■ Problème court A ■
Dans la critique du roman 10 ans 3/4, qui sont les Falcozzi et dans quelle région vivent-ils ?
■ Problème court B ■
Rédigez la suite de la critique du roman 10 ans 3/4, à partir de sa dernière phrase.

■ Extrait de texte ■

10 ans 3/4
de Fred Paronuzzi

critiqué par Miller, le 8 mars 2003
(STREPY - 68 ans)


La note:  étoiles
D'instinct
Même si écrire un roman, c’est avant tout de de l'écriture, un acte, un style, des mots pesés, pensés, pressés jusqu’à la goutte et l'élixir, n'empêche, un roman c'est aussi raconter une histoire, dans laquelle on se projette, se jette. N’en déplaise à certaines visions élitistes.
Et dans 10 ans * on nous la raconte bien cette histoire, à travers les yeux d’un petit garçon, Fred, la vie d’une famille les Falcozzi, des italiens émigrés dans la région de Grenoble. Eddy Merckx vient de passer dans une étape du tour de France et le petit Fred est opéré d'une ectopie testiculaire. Rien de grave, rassurons. Il sort vite de l'hosto et on nous donne l’occasion de découvrir une galerie de personnages croquants, craquants. En vrac : Le pépé Brolino. Puis les parents du petit. Et encore Nane, Gérard, Mémé et Notchien. Noël un petit africain. Madame Garcia, une teigne xénophobe, une pute reconvertie concierge. Raoul, le vieux camionneur, compagnon de chambrée au CHU. Le cirque Gengis Khan et la demoiselle Juliette bien trop grande dont Fred est amoureux. " Une chérie jailli dans un tonnerre de cymbales ". " Un rire aussi enchanteur que le concert de clarines dans les alpages ". Myriam, une petite copine qui a des parents fermiers sur fond de Mont-Blanc. Pas le stylo, la montagne, restons concentrés. Girod, un paysan savoyard, Azziz, Naoile, l'attachant Jojo, un petit copain de pas de chance.
Nul doute, l'auteur est plus proche de Sédar Senghor que de Jean-Marie Le Pen. Bref, ce qui frappe d'emblée dans cette écriture, c'est le regard, le petit enfant qui parle, et non pas l’auteur se souvenant, qu’est déjà un vieux, puisqu’il est né en 1962. "
L'école, ça vous apprend aussi des choses passionnantes, mais pas forcément. Dès fois, ça vous empêche même d'exprimer l’artistique qui est en vous. La musique, par exemple, c'est monsieur Castaignette qui nous l’enseigne, le mardi matin. Et moi, la musique, c’est ce que je préfère avec les livres, les culottes des filles et les montagnes. Mais pas avec monsieur Castaignette. ". L'auteur, entre les lignes, nous parle de la notion de famille, et c'est pas toujours l'enfer, le bonheur quand il y
en a, c'est comme est une bonne odeur que l'on ne peut verser sur les autres sans s'en imprégner un peu soi-même, d'instinct.

■ Données fournies ■

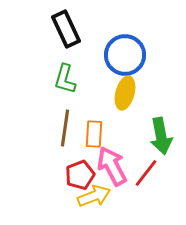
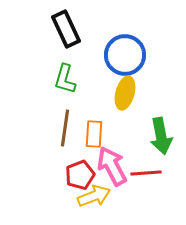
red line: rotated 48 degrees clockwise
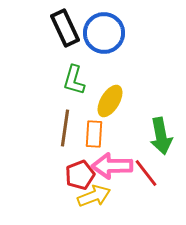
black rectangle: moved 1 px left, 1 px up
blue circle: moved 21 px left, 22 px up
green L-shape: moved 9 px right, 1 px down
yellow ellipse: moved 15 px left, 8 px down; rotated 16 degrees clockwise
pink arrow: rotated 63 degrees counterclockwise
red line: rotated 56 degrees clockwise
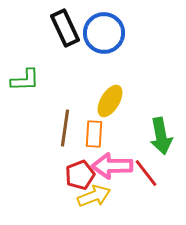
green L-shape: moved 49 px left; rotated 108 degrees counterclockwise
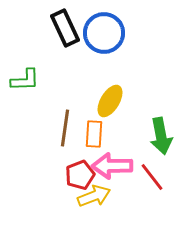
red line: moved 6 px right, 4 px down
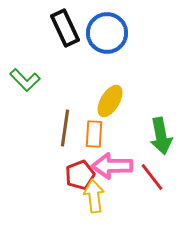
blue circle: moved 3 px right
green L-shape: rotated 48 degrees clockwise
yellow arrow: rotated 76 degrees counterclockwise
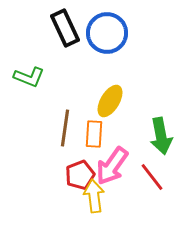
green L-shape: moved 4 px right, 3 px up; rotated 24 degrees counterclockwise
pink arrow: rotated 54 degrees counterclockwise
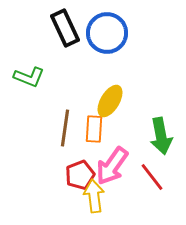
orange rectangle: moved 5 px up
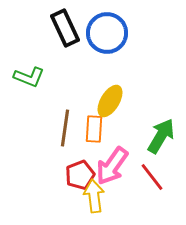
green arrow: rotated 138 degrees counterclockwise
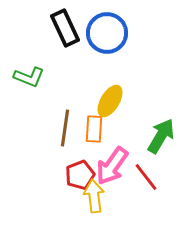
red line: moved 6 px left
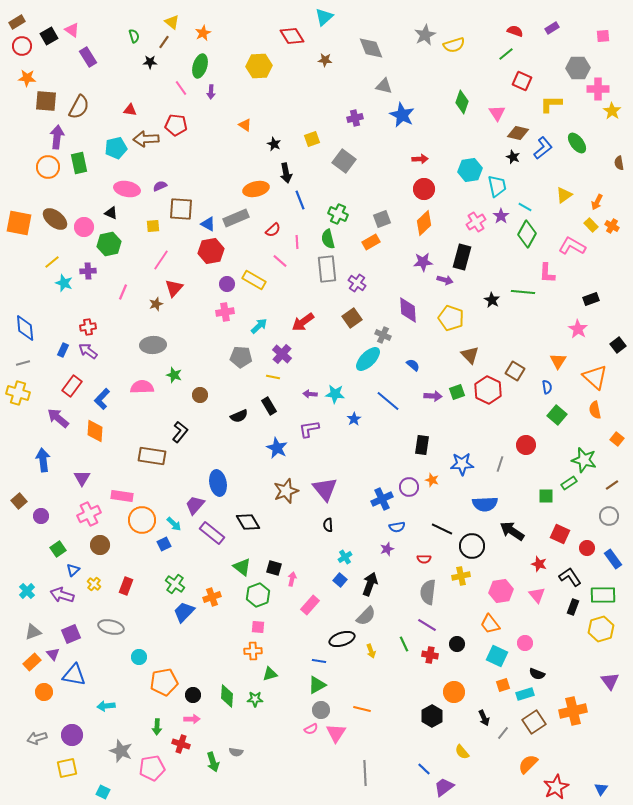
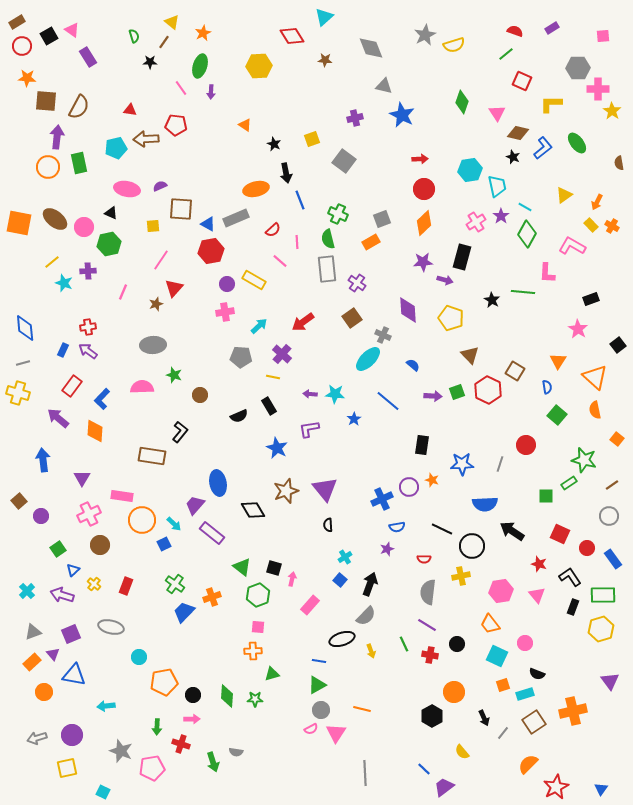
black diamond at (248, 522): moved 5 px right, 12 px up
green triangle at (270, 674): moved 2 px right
--
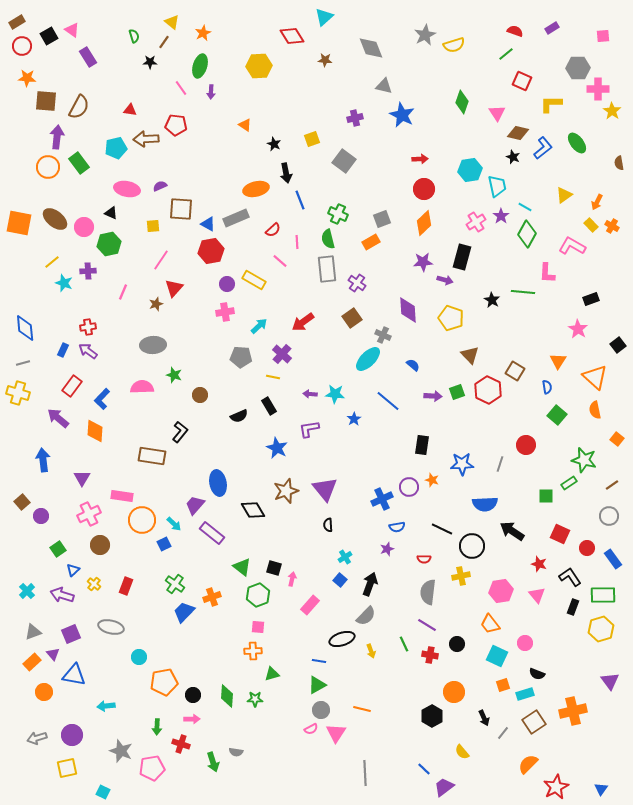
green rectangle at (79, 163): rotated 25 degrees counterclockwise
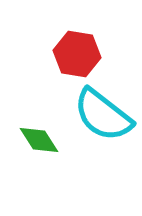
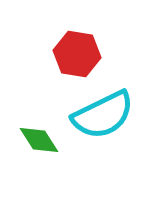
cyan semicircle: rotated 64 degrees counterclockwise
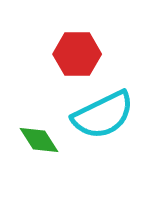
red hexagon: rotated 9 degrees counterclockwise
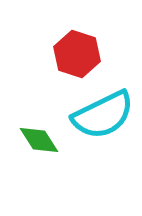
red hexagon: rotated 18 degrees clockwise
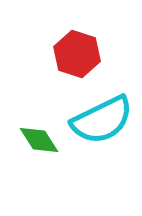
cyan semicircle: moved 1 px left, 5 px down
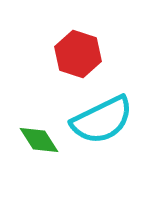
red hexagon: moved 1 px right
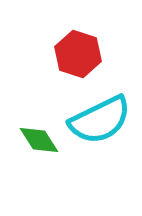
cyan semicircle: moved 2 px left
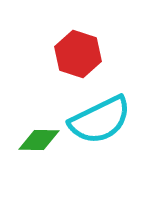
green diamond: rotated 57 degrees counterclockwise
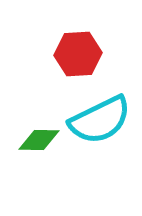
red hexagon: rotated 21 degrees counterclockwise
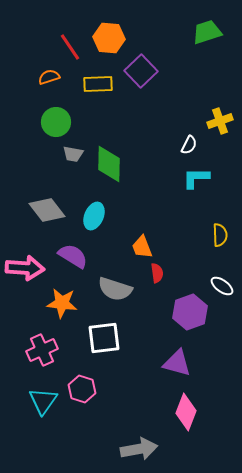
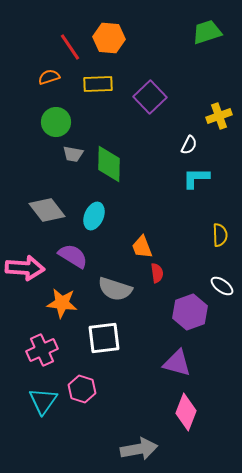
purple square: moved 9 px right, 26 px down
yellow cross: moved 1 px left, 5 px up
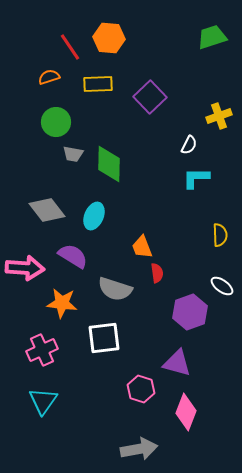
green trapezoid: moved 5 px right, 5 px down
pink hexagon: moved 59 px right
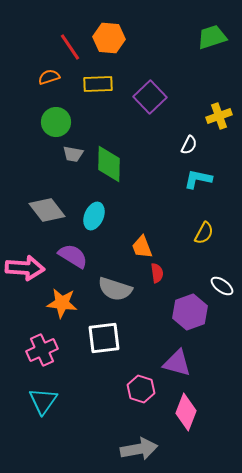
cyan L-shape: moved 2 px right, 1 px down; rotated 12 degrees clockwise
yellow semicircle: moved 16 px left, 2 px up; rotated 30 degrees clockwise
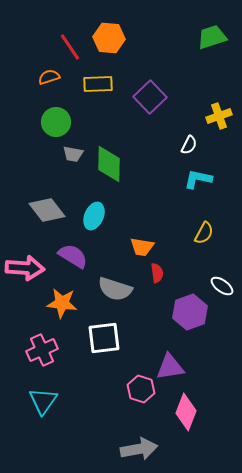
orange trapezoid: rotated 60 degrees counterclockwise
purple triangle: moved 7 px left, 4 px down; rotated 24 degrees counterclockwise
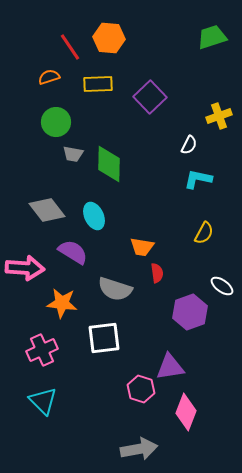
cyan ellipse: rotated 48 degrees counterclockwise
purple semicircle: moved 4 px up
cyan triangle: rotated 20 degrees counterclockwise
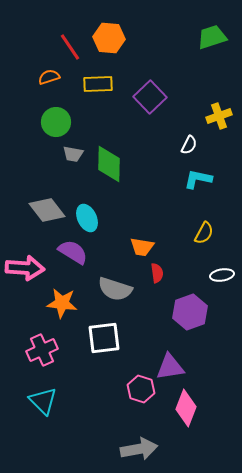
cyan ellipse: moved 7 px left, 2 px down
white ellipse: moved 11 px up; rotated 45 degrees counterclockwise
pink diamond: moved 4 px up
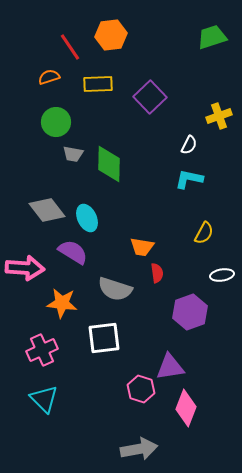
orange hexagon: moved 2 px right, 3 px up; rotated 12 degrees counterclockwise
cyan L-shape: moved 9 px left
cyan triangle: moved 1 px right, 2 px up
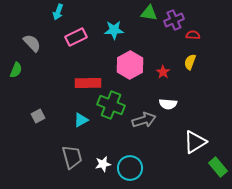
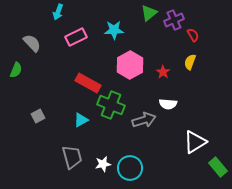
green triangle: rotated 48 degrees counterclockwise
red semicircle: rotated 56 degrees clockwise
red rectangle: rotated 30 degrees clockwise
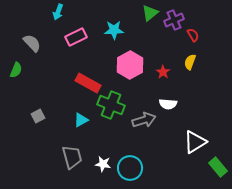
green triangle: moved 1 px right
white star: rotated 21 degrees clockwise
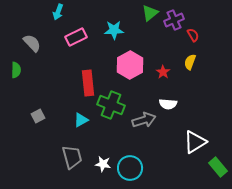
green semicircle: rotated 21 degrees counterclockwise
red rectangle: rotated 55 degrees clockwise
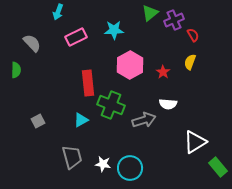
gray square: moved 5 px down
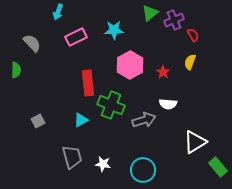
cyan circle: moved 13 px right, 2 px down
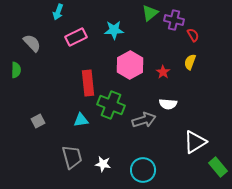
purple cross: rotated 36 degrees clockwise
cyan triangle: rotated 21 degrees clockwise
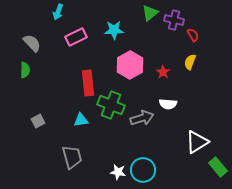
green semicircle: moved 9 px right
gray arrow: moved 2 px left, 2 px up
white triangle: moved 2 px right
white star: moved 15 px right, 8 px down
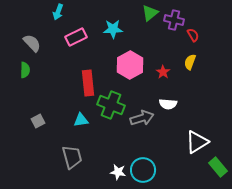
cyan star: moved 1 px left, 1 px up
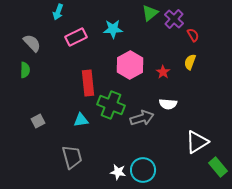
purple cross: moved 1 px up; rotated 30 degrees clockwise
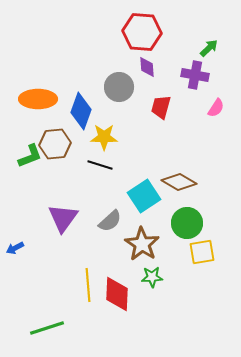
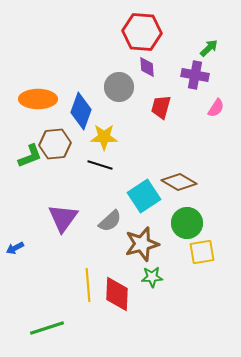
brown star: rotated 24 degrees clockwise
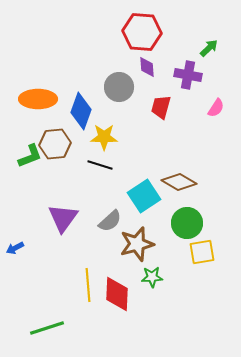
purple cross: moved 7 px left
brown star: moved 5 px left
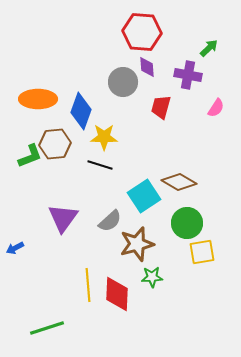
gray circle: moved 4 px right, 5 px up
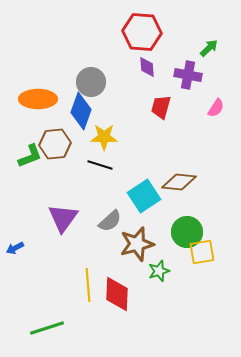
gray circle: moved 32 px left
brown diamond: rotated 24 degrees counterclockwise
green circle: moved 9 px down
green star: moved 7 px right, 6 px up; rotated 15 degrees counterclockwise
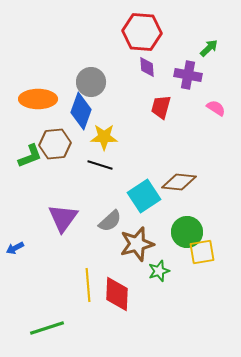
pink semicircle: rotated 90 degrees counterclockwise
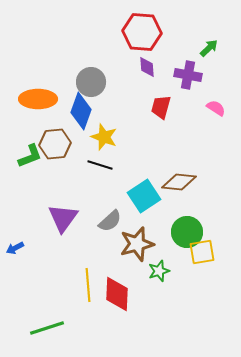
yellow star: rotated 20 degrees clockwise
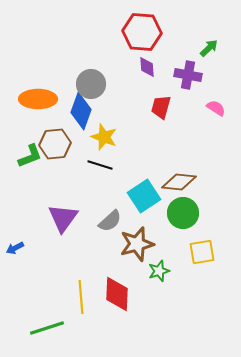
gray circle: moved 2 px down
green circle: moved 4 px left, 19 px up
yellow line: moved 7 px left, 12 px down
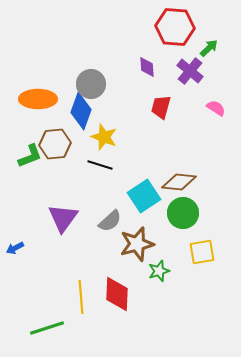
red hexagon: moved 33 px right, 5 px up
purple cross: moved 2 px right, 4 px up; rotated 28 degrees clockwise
* * *
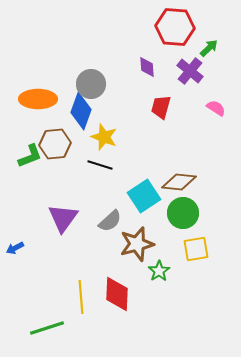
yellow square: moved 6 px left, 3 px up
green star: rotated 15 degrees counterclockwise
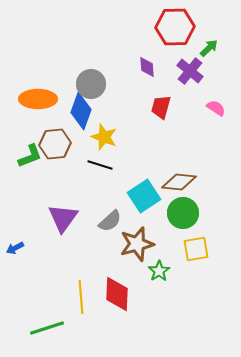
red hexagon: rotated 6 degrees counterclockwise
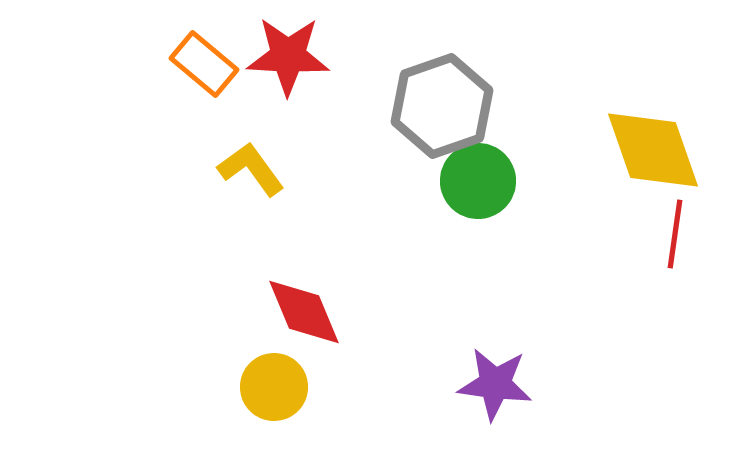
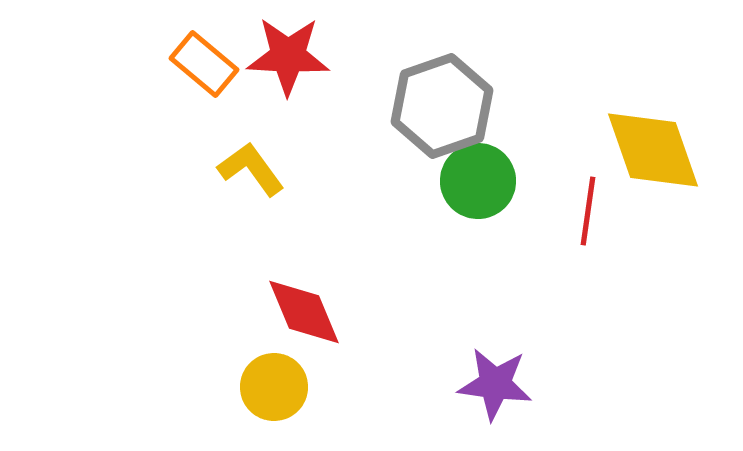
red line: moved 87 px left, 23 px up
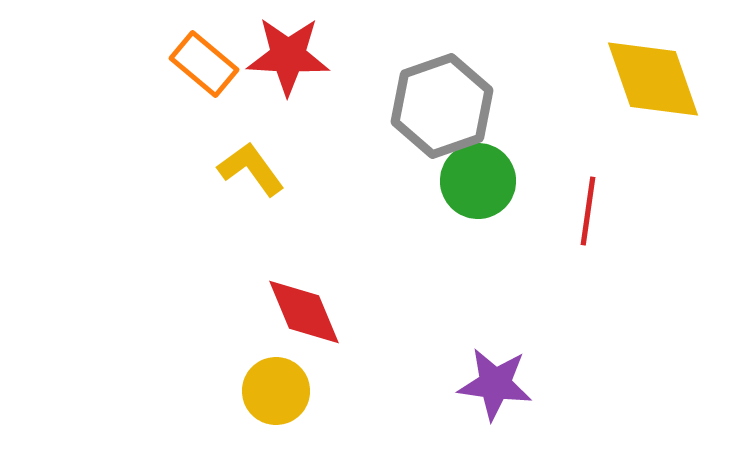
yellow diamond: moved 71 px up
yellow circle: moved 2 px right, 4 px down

■ Résultat obtenu A ■
Ce sont des Italiens émigrés dans la région de Grenoble.

■ Résultat obtenu B ■
Bref, une voix de môme vif et espiègle comme dans Toto le Héros le film de Marco Van Dormael .
Laissez-moi rêver que j'ai 10 ans... 8 étoiles

10 ans 3/4, c'est espiègle, ça sent le chaud. C'est spontané, ça sourit et ça vous éclabousse. Le petit croë, il nous en fait voir de toutes les couleurs. Il nous écrit les vraies choses, les vrais amours de l'enfance, les rêves pas encore fripés.
J'ai aimé lire ces phrases qui rebondissent comme une balle de caoutchouc, malicieuses l'air de rien, naïves mais pas trop. C'est écrit comme ça, sans décoration superflue.
10 ans 3/4, ça ne remue que de bonnes sensations...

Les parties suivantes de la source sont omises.